The cone snail, considered by scientists to have "more potential for new medicines than any other genus in nature," has generated a considerable amount of research internationally over the last two decades, especially for its potential contributions in treating disorders of the central nervous system.
In India, the new interest in the snail owes almost entirely to the initiatives of scientist K.S. Krishnan, Professor of Biological Sciences, TIFR.
Nearly five years of combined work, coordinated by him and P. Balaram, Director of the IISc, culminated in an application for a patent two years ago for the detection of two peptide (a protein toxin) sequences in the venom.
The process of obtaining the patent is now in its final stages.
This could hopefully lead to the innovation of several drugs to treat neurological conditions such as epilepsy and post-stroke brain damage, and for pain therapy, says Prof. Krishnan.
Conotoxins (or neurotoxins in cone snail venom) have several virtues that medicine could benefit from, he says.
"Conotoxins act with such precision on their targets in the central nervous system, they could produce fewer side-effects. And unlike most neurological drugs today (such as opium-based morphine) they promise to be non-addictive, and yet up to 1,000 times as potent."

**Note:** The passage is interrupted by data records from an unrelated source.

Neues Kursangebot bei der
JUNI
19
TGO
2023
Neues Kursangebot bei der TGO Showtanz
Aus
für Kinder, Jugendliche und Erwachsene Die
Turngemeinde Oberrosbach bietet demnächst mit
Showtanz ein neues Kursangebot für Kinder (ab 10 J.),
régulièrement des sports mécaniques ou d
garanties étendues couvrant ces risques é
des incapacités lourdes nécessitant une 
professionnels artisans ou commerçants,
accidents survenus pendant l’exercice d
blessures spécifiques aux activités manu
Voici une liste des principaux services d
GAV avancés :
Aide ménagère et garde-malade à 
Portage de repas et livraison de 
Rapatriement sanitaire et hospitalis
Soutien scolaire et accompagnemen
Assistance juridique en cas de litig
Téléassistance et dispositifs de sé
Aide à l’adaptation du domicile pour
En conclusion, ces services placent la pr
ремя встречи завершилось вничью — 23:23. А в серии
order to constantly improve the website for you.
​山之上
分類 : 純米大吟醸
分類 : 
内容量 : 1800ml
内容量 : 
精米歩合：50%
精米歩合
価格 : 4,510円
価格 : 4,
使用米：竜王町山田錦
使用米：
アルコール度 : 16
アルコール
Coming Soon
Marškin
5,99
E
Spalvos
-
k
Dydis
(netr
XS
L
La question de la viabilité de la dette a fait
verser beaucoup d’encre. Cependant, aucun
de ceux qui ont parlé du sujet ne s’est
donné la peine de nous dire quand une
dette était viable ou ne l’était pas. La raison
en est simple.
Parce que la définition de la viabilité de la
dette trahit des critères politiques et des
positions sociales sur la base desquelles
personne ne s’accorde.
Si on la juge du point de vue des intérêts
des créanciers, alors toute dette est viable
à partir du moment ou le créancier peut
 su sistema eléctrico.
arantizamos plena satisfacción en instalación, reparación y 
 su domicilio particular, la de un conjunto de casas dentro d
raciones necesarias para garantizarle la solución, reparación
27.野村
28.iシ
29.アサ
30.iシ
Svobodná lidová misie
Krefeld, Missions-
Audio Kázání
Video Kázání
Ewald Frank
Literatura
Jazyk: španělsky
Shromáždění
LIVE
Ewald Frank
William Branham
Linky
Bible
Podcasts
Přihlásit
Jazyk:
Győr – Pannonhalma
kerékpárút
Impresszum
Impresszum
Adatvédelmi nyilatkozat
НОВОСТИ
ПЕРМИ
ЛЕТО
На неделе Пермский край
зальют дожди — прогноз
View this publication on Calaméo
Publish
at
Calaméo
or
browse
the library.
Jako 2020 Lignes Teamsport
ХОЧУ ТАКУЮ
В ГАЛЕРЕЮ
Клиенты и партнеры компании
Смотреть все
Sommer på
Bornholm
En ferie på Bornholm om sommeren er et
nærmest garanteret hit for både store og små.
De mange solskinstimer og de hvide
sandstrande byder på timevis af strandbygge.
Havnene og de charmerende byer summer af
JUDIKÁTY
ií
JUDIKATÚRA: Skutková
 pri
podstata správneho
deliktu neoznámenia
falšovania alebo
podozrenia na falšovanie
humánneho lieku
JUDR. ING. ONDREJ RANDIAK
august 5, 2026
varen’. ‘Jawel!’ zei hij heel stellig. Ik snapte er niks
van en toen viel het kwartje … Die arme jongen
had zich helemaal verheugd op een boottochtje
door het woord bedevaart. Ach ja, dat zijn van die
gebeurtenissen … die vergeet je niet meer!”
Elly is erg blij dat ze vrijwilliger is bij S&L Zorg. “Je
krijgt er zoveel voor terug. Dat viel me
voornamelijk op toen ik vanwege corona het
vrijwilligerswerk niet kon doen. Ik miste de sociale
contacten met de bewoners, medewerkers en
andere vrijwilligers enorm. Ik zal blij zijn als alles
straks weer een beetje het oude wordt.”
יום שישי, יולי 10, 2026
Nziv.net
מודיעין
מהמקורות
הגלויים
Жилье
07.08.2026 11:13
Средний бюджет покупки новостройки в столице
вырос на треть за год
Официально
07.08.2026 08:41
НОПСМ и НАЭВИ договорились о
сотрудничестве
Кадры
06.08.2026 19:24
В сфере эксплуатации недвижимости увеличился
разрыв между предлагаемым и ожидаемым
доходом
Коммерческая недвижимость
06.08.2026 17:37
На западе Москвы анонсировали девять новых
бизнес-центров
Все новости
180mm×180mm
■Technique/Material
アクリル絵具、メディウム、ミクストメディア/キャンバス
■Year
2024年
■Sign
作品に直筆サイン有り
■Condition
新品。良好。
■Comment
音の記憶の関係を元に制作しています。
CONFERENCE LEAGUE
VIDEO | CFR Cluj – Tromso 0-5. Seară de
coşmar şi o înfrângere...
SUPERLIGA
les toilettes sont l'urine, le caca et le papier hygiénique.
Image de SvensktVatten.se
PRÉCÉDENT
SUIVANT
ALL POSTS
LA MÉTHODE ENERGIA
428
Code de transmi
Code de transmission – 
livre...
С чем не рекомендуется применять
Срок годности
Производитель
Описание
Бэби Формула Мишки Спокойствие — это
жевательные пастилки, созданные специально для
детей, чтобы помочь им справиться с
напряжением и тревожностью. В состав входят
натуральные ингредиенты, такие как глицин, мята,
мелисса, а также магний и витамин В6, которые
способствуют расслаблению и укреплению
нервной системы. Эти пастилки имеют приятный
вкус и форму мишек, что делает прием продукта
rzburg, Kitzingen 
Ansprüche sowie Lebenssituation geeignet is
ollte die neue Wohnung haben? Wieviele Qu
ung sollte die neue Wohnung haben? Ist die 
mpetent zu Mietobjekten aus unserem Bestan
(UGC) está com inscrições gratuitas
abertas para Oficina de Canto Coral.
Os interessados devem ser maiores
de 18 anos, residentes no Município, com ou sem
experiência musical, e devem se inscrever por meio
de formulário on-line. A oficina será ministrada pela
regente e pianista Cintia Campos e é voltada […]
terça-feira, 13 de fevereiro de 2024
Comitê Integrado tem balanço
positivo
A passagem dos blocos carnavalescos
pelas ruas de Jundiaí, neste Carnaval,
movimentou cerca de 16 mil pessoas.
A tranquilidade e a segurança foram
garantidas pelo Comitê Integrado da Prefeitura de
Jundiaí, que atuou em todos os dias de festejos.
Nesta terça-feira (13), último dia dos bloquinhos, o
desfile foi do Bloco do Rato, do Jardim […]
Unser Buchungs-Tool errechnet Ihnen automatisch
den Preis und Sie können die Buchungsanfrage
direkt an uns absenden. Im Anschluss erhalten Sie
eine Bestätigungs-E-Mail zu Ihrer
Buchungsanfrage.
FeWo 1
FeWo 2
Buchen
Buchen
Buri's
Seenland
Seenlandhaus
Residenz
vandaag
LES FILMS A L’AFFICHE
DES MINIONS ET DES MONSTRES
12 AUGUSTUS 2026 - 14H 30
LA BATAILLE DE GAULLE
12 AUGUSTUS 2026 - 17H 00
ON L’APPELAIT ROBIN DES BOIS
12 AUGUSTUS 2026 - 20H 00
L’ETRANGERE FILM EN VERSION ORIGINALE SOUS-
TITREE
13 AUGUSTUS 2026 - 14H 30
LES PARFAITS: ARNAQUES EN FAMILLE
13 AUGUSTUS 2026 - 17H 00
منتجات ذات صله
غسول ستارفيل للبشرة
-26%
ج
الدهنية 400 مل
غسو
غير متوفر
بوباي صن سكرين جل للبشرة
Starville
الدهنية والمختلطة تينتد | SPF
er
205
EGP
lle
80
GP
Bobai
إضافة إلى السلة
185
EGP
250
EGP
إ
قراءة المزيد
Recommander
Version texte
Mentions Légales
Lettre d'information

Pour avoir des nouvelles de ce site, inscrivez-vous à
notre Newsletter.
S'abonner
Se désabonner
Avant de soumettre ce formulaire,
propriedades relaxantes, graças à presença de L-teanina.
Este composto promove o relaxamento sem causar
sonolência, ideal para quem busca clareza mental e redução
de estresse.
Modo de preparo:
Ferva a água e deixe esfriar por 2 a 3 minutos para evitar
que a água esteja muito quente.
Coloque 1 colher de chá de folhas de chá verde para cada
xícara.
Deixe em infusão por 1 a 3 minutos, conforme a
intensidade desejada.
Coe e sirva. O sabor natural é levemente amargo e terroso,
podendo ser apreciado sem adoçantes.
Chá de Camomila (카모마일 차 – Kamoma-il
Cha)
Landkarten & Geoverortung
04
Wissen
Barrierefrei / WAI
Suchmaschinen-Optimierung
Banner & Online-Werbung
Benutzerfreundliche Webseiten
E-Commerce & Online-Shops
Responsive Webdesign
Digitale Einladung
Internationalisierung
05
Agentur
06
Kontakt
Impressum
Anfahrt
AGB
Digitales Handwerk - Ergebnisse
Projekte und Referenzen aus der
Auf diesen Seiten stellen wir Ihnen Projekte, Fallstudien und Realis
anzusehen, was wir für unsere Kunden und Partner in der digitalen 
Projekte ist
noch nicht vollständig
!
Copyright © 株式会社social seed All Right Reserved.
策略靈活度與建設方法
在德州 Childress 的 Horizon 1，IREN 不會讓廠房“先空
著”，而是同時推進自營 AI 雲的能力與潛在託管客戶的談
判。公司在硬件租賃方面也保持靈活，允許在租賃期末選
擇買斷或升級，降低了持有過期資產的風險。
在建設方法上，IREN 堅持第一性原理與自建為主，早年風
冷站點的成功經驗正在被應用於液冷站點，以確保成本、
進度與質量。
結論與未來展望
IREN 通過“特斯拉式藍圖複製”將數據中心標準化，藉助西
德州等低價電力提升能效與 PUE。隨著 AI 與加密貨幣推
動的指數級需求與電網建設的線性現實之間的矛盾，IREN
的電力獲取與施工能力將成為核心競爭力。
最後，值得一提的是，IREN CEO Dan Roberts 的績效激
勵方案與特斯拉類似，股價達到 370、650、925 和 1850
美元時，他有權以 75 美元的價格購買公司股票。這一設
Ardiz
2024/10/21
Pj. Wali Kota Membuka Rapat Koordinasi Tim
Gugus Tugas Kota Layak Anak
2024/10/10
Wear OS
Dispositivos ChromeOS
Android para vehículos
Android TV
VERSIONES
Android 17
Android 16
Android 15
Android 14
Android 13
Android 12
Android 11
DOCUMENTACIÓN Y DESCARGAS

What sets cone snails apart from other venom-producing animals, explains Prof. Krishnan, is that each species of it contains a vast diversity of neurotoxins, each of which serves a specific function.
"While cobra venom contains one or two component toxins, cone snails have 100 to 200, which could offer a wealth of peptides that can be isolated and studied," the scientist said.
Prof. Krishnan added that the long Indian coast, along which nearly 200 species of cone-snails are found, offers much scope for research on the enigmatic creatures of the sea.